**** Source material ****
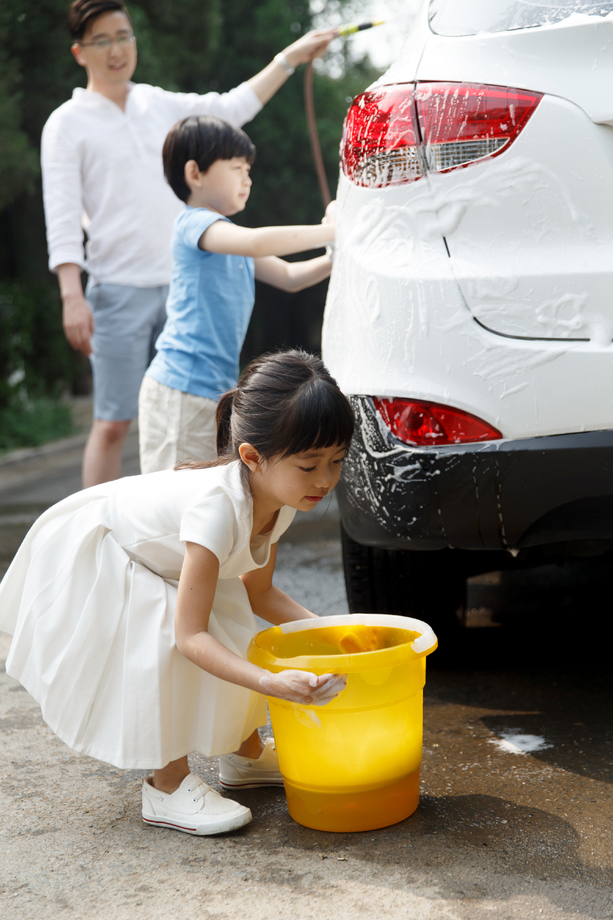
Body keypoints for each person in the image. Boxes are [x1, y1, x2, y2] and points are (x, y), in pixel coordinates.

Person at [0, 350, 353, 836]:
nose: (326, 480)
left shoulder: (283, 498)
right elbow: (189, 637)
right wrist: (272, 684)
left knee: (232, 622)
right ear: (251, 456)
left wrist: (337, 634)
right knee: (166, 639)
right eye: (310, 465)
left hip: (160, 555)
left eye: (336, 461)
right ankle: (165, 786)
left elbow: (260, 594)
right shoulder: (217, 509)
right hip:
****
**** Source material ****
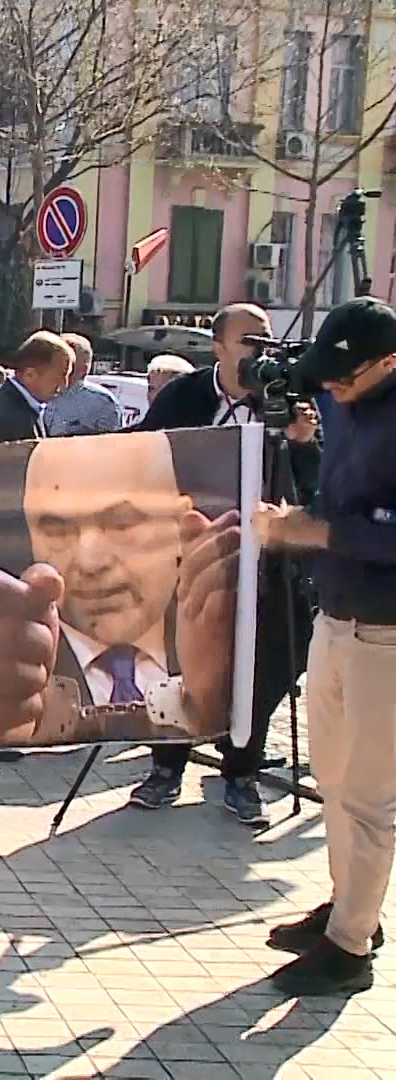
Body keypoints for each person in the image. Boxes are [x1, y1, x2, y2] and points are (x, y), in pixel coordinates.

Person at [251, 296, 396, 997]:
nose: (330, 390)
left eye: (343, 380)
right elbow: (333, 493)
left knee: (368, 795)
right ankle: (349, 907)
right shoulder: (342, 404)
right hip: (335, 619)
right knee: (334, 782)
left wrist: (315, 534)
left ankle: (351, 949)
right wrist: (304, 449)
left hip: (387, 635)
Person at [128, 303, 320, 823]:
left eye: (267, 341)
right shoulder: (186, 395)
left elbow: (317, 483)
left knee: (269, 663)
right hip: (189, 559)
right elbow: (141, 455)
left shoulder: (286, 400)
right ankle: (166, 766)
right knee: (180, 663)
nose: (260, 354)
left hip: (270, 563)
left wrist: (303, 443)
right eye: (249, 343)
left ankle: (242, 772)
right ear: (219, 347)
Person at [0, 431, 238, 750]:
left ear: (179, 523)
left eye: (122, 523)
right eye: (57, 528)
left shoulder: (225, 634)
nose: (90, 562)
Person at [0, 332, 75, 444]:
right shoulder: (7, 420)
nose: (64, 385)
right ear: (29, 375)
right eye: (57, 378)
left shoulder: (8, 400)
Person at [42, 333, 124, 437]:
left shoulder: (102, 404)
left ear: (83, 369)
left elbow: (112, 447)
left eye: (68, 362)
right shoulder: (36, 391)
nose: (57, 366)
****
**** Source material ****
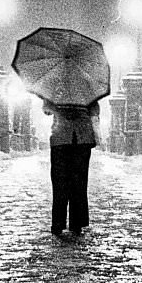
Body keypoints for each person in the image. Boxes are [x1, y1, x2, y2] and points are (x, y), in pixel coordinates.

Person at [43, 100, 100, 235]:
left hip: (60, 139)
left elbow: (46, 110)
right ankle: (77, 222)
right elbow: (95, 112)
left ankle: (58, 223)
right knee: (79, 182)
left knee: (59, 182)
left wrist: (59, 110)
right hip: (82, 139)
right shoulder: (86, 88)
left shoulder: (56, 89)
****
- [Work to be completed]: Output the material above exactly, but only from the line that carries "right ear: (29, 375)" through the line that carries "nose: (57, 366)".

- [Exercise response]:
right ear: (29, 375)
right eye: (57, 378)
left shoulder: (8, 400)
Person at [42, 333, 124, 437]:
left shoulder: (102, 404)
left ear: (83, 369)
left elbow: (112, 447)
left eye: (68, 362)
right shoulder: (36, 391)
nose: (57, 366)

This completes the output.